• [Data shown]:
##########

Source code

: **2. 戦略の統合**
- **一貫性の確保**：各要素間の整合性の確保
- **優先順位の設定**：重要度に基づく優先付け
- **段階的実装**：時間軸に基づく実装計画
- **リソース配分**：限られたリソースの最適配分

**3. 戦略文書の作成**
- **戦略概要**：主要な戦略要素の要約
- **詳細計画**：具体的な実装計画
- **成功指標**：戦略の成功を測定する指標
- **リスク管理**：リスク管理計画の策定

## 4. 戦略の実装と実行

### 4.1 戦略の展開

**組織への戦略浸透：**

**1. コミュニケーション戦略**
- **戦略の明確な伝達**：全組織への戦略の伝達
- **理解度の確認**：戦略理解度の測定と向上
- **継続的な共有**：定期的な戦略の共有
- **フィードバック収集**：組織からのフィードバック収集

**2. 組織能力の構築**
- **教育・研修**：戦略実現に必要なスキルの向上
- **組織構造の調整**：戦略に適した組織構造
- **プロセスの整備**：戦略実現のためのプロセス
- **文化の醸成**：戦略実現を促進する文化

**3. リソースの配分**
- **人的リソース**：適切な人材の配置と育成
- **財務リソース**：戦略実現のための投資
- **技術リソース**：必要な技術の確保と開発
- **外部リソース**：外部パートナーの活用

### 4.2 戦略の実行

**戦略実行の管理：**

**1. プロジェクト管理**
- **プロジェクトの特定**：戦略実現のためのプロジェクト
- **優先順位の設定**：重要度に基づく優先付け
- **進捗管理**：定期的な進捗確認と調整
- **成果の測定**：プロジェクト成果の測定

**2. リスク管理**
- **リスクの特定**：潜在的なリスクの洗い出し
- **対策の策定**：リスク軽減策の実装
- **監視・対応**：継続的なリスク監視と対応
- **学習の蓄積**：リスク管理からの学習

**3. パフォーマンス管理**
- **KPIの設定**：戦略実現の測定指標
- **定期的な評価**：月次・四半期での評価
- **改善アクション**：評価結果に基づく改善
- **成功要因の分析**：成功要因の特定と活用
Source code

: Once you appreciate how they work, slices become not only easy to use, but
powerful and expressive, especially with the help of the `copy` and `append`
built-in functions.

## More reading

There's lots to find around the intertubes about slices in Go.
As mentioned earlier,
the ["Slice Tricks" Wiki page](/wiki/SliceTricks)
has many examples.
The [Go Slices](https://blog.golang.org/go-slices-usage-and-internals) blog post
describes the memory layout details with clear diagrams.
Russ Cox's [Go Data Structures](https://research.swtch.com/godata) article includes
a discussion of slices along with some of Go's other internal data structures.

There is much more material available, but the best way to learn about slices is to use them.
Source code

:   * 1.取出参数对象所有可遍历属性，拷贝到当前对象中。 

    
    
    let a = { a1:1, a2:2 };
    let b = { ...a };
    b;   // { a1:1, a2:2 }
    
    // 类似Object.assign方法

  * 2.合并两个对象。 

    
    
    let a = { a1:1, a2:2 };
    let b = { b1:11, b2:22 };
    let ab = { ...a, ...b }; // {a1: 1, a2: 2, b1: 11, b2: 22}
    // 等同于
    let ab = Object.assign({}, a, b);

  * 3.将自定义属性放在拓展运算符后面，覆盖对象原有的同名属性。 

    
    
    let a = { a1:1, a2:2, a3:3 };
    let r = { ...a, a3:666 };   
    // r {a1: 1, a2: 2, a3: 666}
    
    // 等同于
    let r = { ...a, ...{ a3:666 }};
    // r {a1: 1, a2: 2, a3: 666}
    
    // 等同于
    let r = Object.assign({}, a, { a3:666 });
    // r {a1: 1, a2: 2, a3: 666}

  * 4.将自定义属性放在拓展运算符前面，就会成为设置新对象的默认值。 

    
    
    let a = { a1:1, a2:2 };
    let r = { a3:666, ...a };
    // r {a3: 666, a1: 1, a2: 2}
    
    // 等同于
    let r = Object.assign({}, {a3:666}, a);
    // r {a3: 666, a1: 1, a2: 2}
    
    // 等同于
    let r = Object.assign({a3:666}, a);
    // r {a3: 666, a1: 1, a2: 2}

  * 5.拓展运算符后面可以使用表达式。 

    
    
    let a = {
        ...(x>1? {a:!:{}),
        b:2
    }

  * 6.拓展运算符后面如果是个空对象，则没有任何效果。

##########

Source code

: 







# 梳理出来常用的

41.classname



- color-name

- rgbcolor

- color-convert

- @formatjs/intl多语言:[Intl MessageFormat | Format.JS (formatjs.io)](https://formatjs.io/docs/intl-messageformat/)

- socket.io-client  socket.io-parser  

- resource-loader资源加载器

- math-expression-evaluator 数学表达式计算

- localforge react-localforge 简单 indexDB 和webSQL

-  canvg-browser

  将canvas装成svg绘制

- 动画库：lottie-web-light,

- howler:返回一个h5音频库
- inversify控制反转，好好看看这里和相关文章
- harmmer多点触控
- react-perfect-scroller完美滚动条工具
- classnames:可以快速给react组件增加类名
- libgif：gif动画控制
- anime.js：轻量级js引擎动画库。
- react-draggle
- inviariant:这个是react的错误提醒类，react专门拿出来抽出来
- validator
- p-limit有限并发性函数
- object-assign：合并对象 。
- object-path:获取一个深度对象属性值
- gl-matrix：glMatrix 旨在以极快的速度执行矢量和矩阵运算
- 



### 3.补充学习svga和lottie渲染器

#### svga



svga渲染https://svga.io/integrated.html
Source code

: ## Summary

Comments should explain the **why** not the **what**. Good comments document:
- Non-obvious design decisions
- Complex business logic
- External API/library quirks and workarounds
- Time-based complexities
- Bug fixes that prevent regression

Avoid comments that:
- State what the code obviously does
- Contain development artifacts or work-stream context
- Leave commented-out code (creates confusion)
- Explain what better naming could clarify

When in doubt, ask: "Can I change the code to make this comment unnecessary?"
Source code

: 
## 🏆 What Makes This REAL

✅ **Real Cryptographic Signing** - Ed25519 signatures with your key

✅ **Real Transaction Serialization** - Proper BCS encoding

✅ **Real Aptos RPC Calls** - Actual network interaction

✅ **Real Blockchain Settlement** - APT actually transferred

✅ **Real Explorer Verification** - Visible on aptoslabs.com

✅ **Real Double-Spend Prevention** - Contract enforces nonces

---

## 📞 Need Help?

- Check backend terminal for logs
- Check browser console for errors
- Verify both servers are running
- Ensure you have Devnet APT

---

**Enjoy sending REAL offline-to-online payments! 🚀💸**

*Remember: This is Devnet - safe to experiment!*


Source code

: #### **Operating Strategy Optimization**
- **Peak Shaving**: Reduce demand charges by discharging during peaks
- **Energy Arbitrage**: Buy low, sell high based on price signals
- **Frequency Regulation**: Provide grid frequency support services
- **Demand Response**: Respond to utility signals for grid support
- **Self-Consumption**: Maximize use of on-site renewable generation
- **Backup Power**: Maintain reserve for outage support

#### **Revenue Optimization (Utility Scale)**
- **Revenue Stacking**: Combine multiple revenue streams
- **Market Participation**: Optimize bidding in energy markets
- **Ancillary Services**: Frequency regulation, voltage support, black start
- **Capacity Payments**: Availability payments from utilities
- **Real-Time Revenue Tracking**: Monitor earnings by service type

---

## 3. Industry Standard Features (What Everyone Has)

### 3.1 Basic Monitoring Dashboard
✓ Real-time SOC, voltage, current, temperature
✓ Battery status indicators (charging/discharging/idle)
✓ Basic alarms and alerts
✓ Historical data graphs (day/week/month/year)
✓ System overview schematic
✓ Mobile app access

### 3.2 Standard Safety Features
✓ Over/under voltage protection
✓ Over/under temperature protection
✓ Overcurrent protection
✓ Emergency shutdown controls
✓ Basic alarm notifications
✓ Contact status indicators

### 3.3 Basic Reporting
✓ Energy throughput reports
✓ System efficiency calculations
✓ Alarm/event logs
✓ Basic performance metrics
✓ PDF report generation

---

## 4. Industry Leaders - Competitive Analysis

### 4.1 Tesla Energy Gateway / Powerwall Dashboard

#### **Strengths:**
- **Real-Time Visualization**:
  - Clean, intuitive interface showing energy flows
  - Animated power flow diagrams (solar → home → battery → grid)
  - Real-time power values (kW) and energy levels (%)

##########

• [Problem]: Within the material above, output exactly the lines from the one with "- **リスクの特定**：潜在的なリスクの洗い出し" through the one with "has many examples.", end lines included, and nothing besides.

• [Exercise answer]:
- **リスクの特定**：潜在的なリスクの洗い出し
- **対策の策定**：リスク軽減策の実装
- **監視・対応**：継続的なリスク監視と対応
- **学習の蓄積**：リスク管理からの学習

**3. パフォーマンス管理**
- **KPIの設定**：戦略実現の測定指標
- **定期的な評価**：月次・四半期での評価
- **改善アクション**：評価結果に基づく改善
- **成功要因の分析**：成功要因の特定と活用
Source code

: Once you appreciate how they work, slices become not only easy to use, but
powerful and expressive, especially with the help of the `copy` and `append`
built-in functions.

## More reading

There's lots to find around the intertubes about slices in Go.
As mentioned earlier,
the ["Slice Tricks" Wiki page](/wiki/SliceTricks)
has many examples.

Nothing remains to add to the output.